Serves 2
Ingredients
- a brace of oven-ready partridge (2 birds)
- 4 rosemary sprigs
- 4 bay leaves
For the barbecue sauce
- 1 tablespoon extra-virgin olive oil
- ½ small onion, chopped
- 4 garlic cloves, sliced
- 1 dried red chilli, chopped (how hot the chilli is is up to you)
- 1 teaspoon fennel seeds
- ½ teaspoon celery salt
- 1 teaspoon smoked paprika
- 1 rosemary sprig
- 1 small apple, such as a Cox’s, peeled, cored and chopped into small bits
- 2 tablespoons your favourite chutney
- 1 tablespoon English mustard
- 3 tablespoons your favourite ketchup
- 1 teaspoon Worcestershire sauce
Method
Make the barbecue sauce at least one day ahead of your cook-out. Set a small pan over the heat and add the oil. When it’s hot, add the onion, garlic, chilli, fennel seeds, celery salt, smoked paprika, rosemary sprig and apple. Cook gently until the apple begins to break up. Now add the chutney, mustard, ketchup and Worcestershire sauce and a splash of water. Bring to a simmer and cook for a minute before whizzing with a stick blender or jug blender. It can be smooth or have a coarser texture it’s up to you. Taste the sauce to make sure you’re happy with the balance of flavours. It will keep in the fridge in a clean, airtight jar for a couple of weeks.
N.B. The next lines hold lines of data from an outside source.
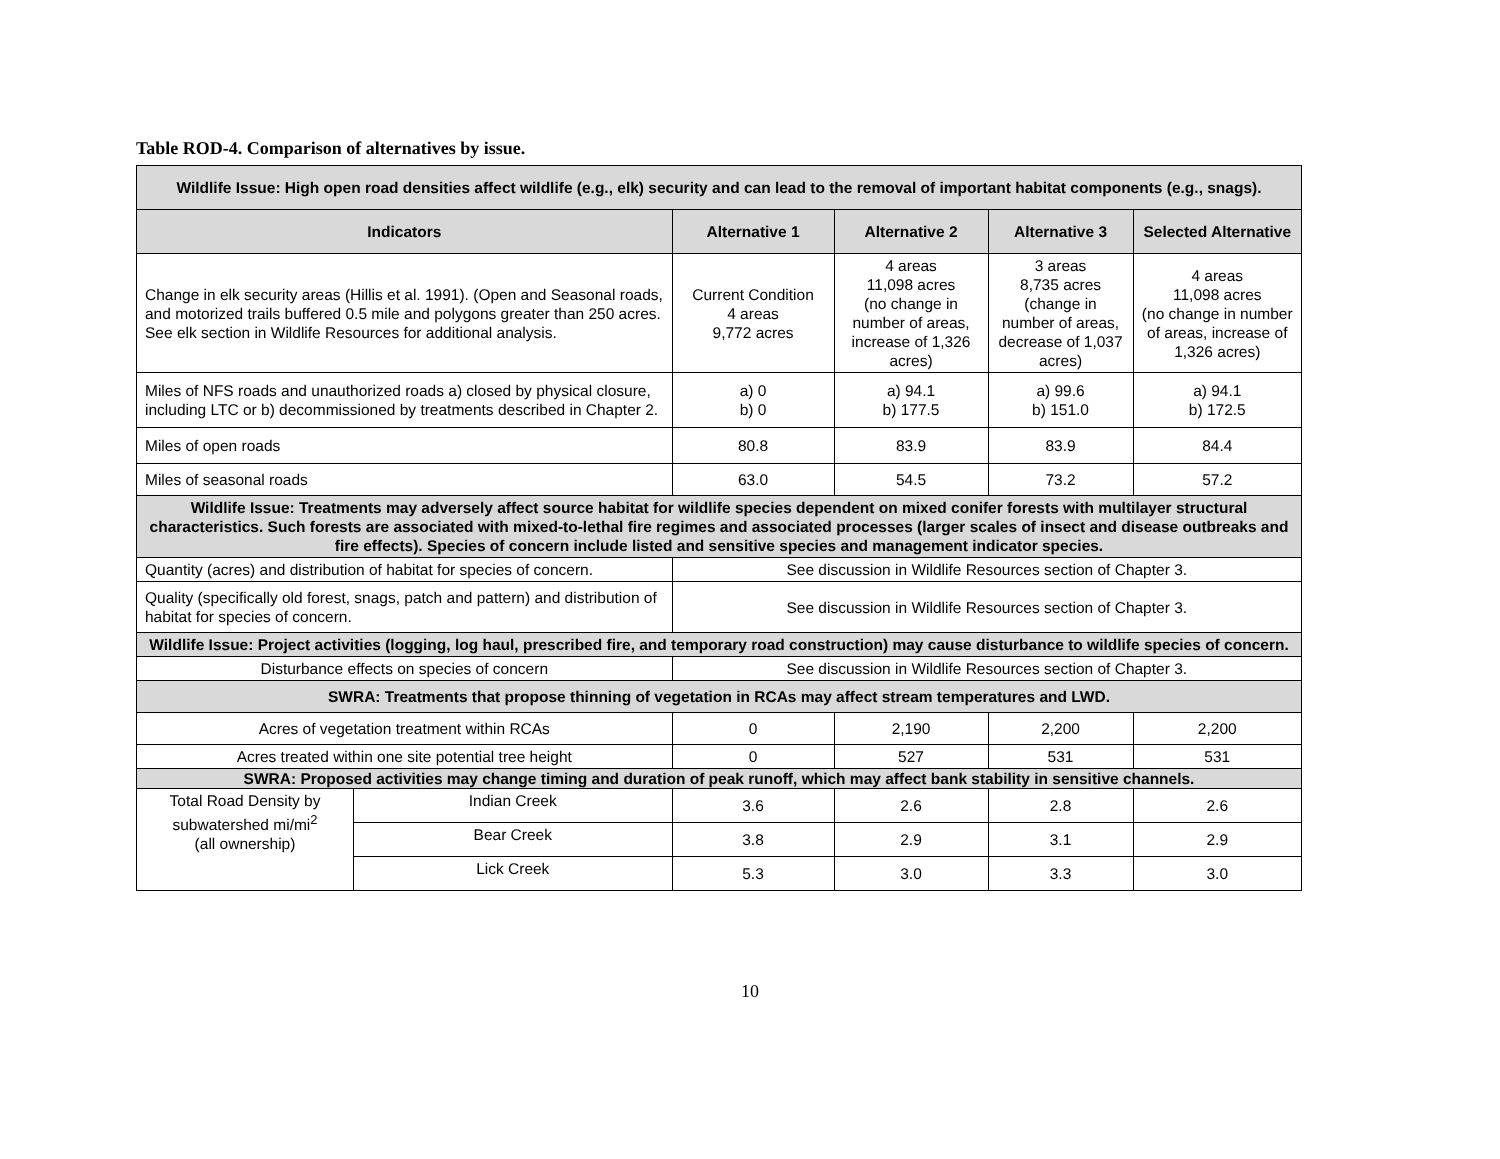Table ROD-4. Comparison of alternatives by issue.
| Wildlife Issue: High open road densities affect wildlife (e.g., elk) security and can lead to the removal of important habitat components (e.g., snags). | | | | | |
| Indicators | | Alternative 1 | Alternative 2 | Alternative 3 | Selected Alternative |
| Change in elk security areas (Hillis et al. 1991). (Open and Seasonal roads, and motorized trails buffered 0.5 mile and polygons greater than 250 acres. See elk section in Wildlife Resources for additional analysis. | | Current Condition 4 areas 9,772 acres | 4 areas 11,098 acres (no change in number of areas, increase of 1,326 acres) | 3 areas 8,735 acres (change in number of areas, decrease of 1,037 acres) | 4 areas 11,098 acres (no change in number of areas, increase of 1,326 acres) |
| Miles of NFS roads and unauthorized roads a) closed by physical closure, including LTC or b) decommissioned by treatments described in Chapter 2. | | a) 0 b) 0 | a) 94.1 b) 177.5 | a) 99.6 b) 151.0 | a) 94.1 b) 172.5 |
| Miles of open roads | | 80.8 | 83.9 | 83.9 | 84.4 |
| Miles of seasonal roads | | 63.0 | 54.5 | 73.2 | 57.2 |
| Wildlife Issue: Treatments may adversely affect source habitat for wildlife species dependent on mixed conifer forests with multilayer structural characteristics. Such forests are associated with mixed-to-lethal fire regimes and associated processes (larger scales of insect and disease outbreaks and fire effects). Species of concern include listed and sensitive species and management indicator species. | | | | | |
| Quantity (acres) and distribution of habitat for species of concern. | | See discussion in Wildlife Resources section of Chapter 3. | | | |
| Quality (specifically old forest, snags, patch and pattern) and distribution of habitat for species of concern. | | See discussion in Wildlife Resources section of Chapter 3. | | | |
| Wildlife Issue: Project activities (logging, log haul, prescribed fire, and temporary road construction) may cause disturbance to wildlife species of concern. | | | | | |
| Disturbance effects on species of concern | | See discussion in Wildlife Resources section of Chapter 3. | | | |
| SWRA: Treatments that propose thinning of vegetation in RCAs may affect stream temperatures and LWD. | | | | | |
| Acres of vegetation treatment within RCAs | | 0 | 2,190 | 2,200 | 2,200 |
| Acres treated within one site potential tree height | | 0 | 527 | 531 | 531 |
| SWRA: Proposed activities may change timing and duration of peak runoff, which may affect bank stability in sensitive channels. | | | | | |
| Total Road Density by subwatershed mi/mi<sup>2</sup> (all ownership) | Indian Creek | 3.6 | 2.6 | 2.8 | 2.6 |
| | Bear Creek | 3.8 | 2.9 | 3.1 | 2.9 |
| | Lick Creek | 5.3 | 3.0 | 3.3 | 3.0 |
10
Spoon half the sauce over the partridge and gently rub it all over. Divide the rosemary and bay leaves between the birds, placing them inside the cavity, then place the birds in the fridge and leave them to marinate overnight.
To make a simple spit to cook your partridge on, cut two sticks to about 40cm (16in) long. Each should have a Y-shaped top and a spiky bottom these will be your uprights. Cut a 60cm (24in) or so cross-piece, then use a sharp knife to create two short splits in the stick roughly two-thirds of the way in from each end. Push the birds onto the stick so they come to rest over the splits, then push a sharpened little peg through each bird, through the split and out the other side in the same way I have in the picture.
When your fire is hot and you have a bed of glowing embers, start cooking the birds. Make sure they’re not too close to the heat or they will burn. Use a brush (I made one out of rosemary sprigs) to paint the birds with more barbecue sauce as they cook. Rotate them regularly so they cook evenly. If they are blackening, take them off the heat for a while or disperse the hot coals slightly. Cook the birds for 45–50 minutes. You can tell when they’re cooked because if you pull a leg, it should want to come away from the body with ease. Alternatively, check their internal temperature: they should be 65–70°C (150–158°F) in their thickest part. Allow the birds to rest for at least 10 minutes before tucking in. (Reserve any leftover sauce for another time.)